In the opening paragraphs, Tom Fletcher refers to the B.C. Nurses Union as “feeding horror stories to the media,” referring to a patient “assigned a bed in a small shower room for a month due to chronic overcrowding”.
Then he says, “Hospital officials said his care was not compromised”.
Let’s consider this for a moment. A Unless I am mistaken, most shower rooms are moist, warm, even if not used for some time, which would make them great breeding grounds for bacteria, virii, mould and fungi, not to mention odour from other showers. It is not an isolation room for an infectious person with negative pressure to prevent contamination of the area outside the room.
Let’s assume that a hospital bed has been put into the room, near the call bell. It would almost certainly not work as a proper modern hospital bed as there is unlikely to be an electrical supply in a shower room, which is not the same as a bathroom, so the bed would not raise, or head tilt without manual adjustment.
Let’s also assume that the patient is a person with an illness or has had major surgery, otherwise why would they be admitted to hospital, not just for a day or so but for over a month?
People in hospital are there because of a health issue – unless they are employed there or are visiting. That means there should be oxygen and suction readily available, usually on the wall behind the bed. There may be access to a telephone or a television. None of this would occur in a small shower room.
Bearing in mind that this person was in hospital for a reason, what if that person had a medical emergency in the small shower room? How would the staff know and what could they do about it?
A small room would likely have only one door, bed against the wall, probably with the head of the bed against another wall. If a patient needed emergency intervention, where is the space to get behind the bed to maintain an airway? Or to the side of the bed to do cardiac massage while someone else is giving intravenous medications.
The fact that the patient was not physically compromised is possibly the aspect to which the health official was referring. Even so, care of a patient is not just about the physical person but also the psychological well being of the person.
How would you feel if this person was your parent? Your child? Yourself? I am pretty sure that you would not appreciate it, even though you might have a ‘private room’.
Then there are also the patients who are physically able to shower but cannot do so at a reasonable time because the ‘small shower room’ is now a bedroom. Paraphrasing Maslow’s “Hierarchy of Needs,” people tend to feel better and recover quicker when their safety and well being needs are met. All those negatives compromise care.
Mr. Fletcher conveniently seemed to forget that, in previous bargaining, the agreement was that registered nurses would work more hours per year in order to fund 2,025 full-time equivalent RNs to have more nurses at the bedside. It seems he is not alone as few of those nursing positions have been created and filled.
The BCNU members agreed to work more and the Health Employer’s Association of B.C. agreed to create the positions. Only one side has kept their part of the legal contract.
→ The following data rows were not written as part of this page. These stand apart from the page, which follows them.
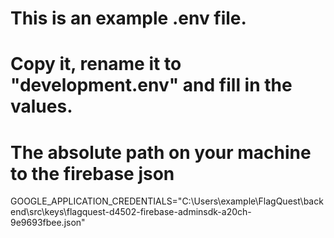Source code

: # This is an example .env file.
# Copy it, rename it to "development.env" and fill in the values.

# The absolute path on your machine to the firebase json
GOOGLE_APPLICATION_CREDENTIALS="C:\Users\example\FlagQuest\backend\src\keys\flagquest-d4502-firebase-adminsdk-a20ch-9e9693fbee.json"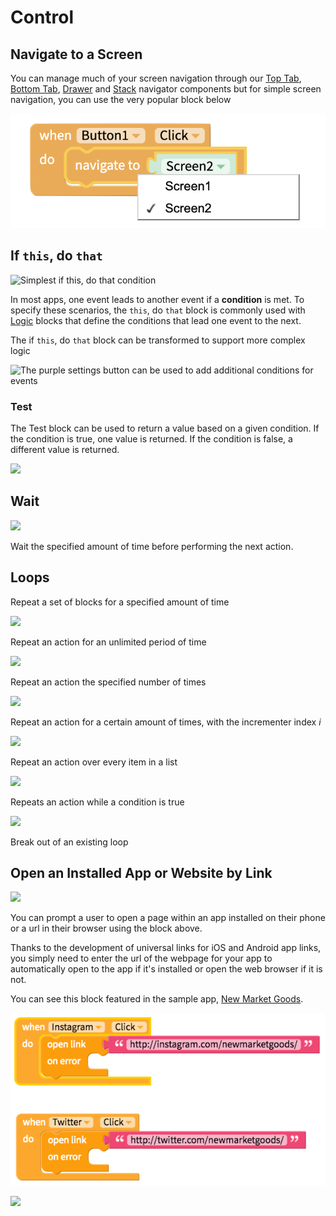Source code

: # Control

## Navigate to a Screen

You can manage much of your screen navigation through our [Top Tab](top-tab-navigator.md), [Bottom Tab](bottom-tab-navigator.md), [Drawer](drawer-navigator.md) and [Stack](broken-reference) navigator components but for simple screen navigation, you can use the very popular block below

![](.gitbook/assets/screen-shot-2021-04-26-at-8.04.10-am.png)

## If `this`, do `that`

![Simplest if this, do that condition](.gitbook/assets/screen-shot-2018-05-22-at-6.47.02-am.png)

In most apps, one event leads to another event if a **condition** is met. To specify these scenarios, the `this`, do `that` block is commonly used with [Logic](logic.md) blocks that define the conditions that lead one event to the next.

The if `this`, do `that` block can be transformed to support more complex logic

![The purple settings button can be used to add additional conditions for events](.gitbook/assets/docs-1.png)

### Test

The Test block can be used to return a value based on a given condition. If the condition is true, one value is returned. If the condition is false, a different value is returned.

![](.gitbook/assets/screen-shot-2021-04-08-at-3.36.51-pm.png)

## Wait

![](.gitbook/assets/screen-shot-2021-04-08-at-2.27.44-pm.png)

Wait the specified amount of time before performing the next action.

## Loops

Repeat a set of blocks for a specified amount of time

![](.gitbook/assets/screen-shot-2021-04-08-at-3.31.44-pm.png)

Repeat an action for an unlimited period of time

![](.gitbook/assets/blocks-control-fig-1.png)

Repeat an action the specified number of times

![](.gitbook/assets/blocks-control-fig-3.png)

Repeat an action for a certain amount of times, with the incrementer index _i_

![](.gitbook/assets/screen-shot-2021-04-08-at-3.33.51-pm.png)

Repeat an action over every item in a list

![](.gitbook/assets/screen-shot-2021-04-08-at-3.35.12-pm.png)

Repeats an action while a condition is true

![](.gitbook/assets/blocks-control-fig-5.png)

Break out of an existing loop

## Open an Installed App or Website by Link

![](.gitbook/assets/blocks-control-fig-6.png)

You can prompt a user to open a page within an app installed on their phone or a url in their browser using the block above.

Thanks to the development of universal links for iOS and Android app links, you simply need to enter the url of the webpage for your app to automatically open to the app if it's installed or open the web browser if it is not.

You can see this block featured in the sample app, [New Market Goods](control.md).

![](.gitbook/assets/screen-shot-2018-08-23-at-5.03.34-pm.png)



![](.gitbook/assets/blocks-control-fig-5.png)
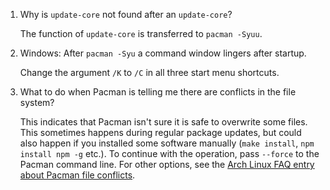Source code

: 1. Why is `update-core` not found after an `update-core`?

    The function of `update-core` is transferred to `pacman -Syuu`.

2. Windows: After `pacman -Syu` a command window lingers after startup.

    Change the argument `/K` to `/C` in all three start menu shortcuts.

3. What to do when Pacman is telling me there are conflicts in the file system?

    This indicates that Pacman isn't sure it is safe to overwrite some files.  This sometimes happens during regular package updates, but could also happen if you installed some software manually (`make install`, `npm install npm -g` etc.).  To continue with the operation, pass `--force` to the Pacman command line.  For other options, see the [Arch Linux FAQ entry about Pacman file conflicts](https://wiki.archlinux.org/index.php/Pacman#.22Failed_to_commit_transaction_.28conflicting_files.29.22_error).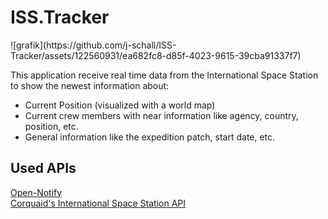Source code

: <h1>ISS.Tracker</h1>
![grafik](https://github.com/j-schall/ISS-Tracker/assets/122560931/ea682fc8-d85f-4023-9615-39cba91337f7)
<p>This application receive real time data from the International Space Station to show the newest information about: </p>
<ul>
  <li>Current Position (visualized with a world map)</li>
  <li>Current crew members with near information like agency, country, position, etc.</li>
  <li>General information like the expedition patch, start date, etc.</li>
</ul>

<h2>Used APIs</h2>
<a href="http://open-notify.org/Open-Notify-API/ISS-Location-Now/">Open-Notify</a>
<br>
<a href="https://corquaid.github.io/international-space-station-APIs/">Corquaid's International Space Station API</a>

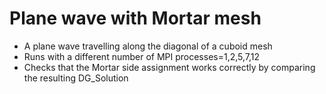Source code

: # Plane wave with Mortar mesh
* A plane wave travelling along the diagonal of a cuboid mesh
* Runs with a different number of MPI processes=1,2,5,7,12
* Checks that the Mortar side assignment works correctly by comparing the resulting DG_Solution
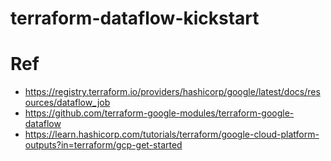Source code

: # terraform-dataflow-kickstart

# Ref
- https://registry.terraform.io/providers/hashicorp/google/latest/docs/resources/dataflow_job
- https://github.com/terraform-google-modules/terraform-google-dataflow
- https://learn.hashicorp.com/tutorials/terraform/google-cloud-platform-outputs?in=terraform/gcp-get-started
Registered nurses have a professional duty to speak out against situations which impact ability to perform nursing care – it’s called advocacy and is an essential part of nursing.
On another issue, Mr. Fletcher refers to the mother bringing her ‘young child to ER with a cold.’ If you contact 811 and speak with one of the RNs from HealthlinkBC or even if you check your own symptoms using the Healthlinkbc.ca website, it is likely that you would be advised to see a doctor within an hour or at least within 12 hours, depending on other circumstances.
Comments like Mr. Fletcher’s discourage people from obtaining medical care when there is a valid concern and the only available option in the middle of the night is the ER.